AWS Certified Machine Learning – Specialty — Question 318
A machine learning (ML) specialist at a manufacturing company uses Amazon SageMaker DeepAR to forecast input materials and energy requirements for the company. Most of the data in the training dataset is missing values for the target variable. The company stores the training dataset as JSON files.
The ML specialist develop a solution by using Amazon SageMaker DeepAR to account for the missing values in the training dataset.
Which approach will meet these requirements with the LEAST development effort?
Answer options
- A. Impute the missing values by using the linear regression method. Use the entire dataset and the imputed values to train the DeepAR model.
- B. Replace the missing values with not a number (NaN).
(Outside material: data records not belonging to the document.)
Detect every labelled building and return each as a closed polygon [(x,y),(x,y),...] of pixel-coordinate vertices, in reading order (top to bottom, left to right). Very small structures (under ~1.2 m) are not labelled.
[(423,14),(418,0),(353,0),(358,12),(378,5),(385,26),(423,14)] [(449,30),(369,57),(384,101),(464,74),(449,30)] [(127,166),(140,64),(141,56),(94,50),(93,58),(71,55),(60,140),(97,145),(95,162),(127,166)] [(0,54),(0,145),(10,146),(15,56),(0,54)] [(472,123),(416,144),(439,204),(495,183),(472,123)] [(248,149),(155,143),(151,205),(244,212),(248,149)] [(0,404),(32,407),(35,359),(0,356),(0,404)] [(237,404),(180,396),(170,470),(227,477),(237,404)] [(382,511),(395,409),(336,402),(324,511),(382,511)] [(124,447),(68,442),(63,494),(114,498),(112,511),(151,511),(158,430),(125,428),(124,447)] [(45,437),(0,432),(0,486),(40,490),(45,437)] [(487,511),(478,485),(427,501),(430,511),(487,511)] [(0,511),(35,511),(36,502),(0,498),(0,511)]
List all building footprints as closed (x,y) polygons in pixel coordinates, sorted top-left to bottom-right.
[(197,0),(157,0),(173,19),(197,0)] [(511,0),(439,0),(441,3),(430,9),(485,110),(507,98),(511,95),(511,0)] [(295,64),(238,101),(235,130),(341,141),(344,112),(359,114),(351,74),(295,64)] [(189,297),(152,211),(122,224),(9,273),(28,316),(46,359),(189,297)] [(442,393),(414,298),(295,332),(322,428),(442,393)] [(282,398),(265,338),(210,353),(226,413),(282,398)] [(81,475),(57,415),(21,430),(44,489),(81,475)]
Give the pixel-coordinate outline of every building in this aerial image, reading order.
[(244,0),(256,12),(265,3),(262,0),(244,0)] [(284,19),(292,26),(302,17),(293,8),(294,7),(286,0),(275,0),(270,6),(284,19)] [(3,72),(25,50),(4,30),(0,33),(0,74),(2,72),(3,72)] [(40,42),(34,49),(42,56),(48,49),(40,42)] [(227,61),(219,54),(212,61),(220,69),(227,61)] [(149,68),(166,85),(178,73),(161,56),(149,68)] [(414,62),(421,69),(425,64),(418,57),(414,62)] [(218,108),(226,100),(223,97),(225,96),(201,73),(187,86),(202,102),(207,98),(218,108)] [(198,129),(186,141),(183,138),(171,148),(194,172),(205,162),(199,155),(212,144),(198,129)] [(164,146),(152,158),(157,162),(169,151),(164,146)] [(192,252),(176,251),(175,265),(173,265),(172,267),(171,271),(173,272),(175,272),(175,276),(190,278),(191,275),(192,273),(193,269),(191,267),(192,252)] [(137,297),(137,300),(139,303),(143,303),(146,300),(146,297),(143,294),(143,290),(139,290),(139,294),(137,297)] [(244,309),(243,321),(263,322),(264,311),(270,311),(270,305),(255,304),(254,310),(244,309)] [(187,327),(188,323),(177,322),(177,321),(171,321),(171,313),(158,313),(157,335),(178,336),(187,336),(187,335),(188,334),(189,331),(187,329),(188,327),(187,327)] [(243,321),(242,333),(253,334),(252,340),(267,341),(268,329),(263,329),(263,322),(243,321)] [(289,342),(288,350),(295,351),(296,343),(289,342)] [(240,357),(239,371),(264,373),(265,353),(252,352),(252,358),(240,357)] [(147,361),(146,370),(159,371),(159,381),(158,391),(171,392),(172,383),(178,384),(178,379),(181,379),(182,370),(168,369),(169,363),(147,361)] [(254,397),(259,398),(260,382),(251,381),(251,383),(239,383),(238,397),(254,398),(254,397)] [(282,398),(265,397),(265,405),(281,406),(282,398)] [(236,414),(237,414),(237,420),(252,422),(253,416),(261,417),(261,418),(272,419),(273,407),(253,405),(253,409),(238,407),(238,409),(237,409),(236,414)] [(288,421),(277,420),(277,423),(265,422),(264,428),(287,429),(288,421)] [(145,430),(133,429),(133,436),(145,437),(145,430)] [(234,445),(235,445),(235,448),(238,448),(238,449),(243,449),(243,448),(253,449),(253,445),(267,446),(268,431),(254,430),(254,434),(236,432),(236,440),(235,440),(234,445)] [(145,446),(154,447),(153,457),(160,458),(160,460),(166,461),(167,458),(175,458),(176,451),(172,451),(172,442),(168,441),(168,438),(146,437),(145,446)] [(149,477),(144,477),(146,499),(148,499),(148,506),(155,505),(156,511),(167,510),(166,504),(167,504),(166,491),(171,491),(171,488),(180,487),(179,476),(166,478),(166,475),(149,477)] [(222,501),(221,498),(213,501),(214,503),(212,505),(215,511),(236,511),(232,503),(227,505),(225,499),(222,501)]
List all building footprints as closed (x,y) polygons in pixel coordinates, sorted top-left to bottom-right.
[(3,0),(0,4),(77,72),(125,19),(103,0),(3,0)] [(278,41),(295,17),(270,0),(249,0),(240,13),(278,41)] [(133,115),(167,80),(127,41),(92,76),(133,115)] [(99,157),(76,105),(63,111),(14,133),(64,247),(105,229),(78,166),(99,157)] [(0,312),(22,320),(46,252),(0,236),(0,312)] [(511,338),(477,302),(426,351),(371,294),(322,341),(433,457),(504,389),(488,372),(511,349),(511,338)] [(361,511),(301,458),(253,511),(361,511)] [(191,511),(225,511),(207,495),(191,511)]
Use the entire dataset and the encoded missing values to train the DeepAR model.
- C. Impute the missing values by using a forward fill. Use the entire dataset and the imputed values to train the DeepAR model.
- D. Impute the missing values by using the mean value. Use the entire dataset and the imputed values to train the DeepAR model.
Correct answer: B
Explanation
Amazon SageMaker DeepAR natively supports missing values in the target time series if they are encoded as "NaN" (not a number) in the JSON input. This built-in capability allows the model to handle missing data automatically without requiring manual imputation. Options A, C, and D are incorrect because they require unnecessary development effort to implement custom data imputation preprocessing steps.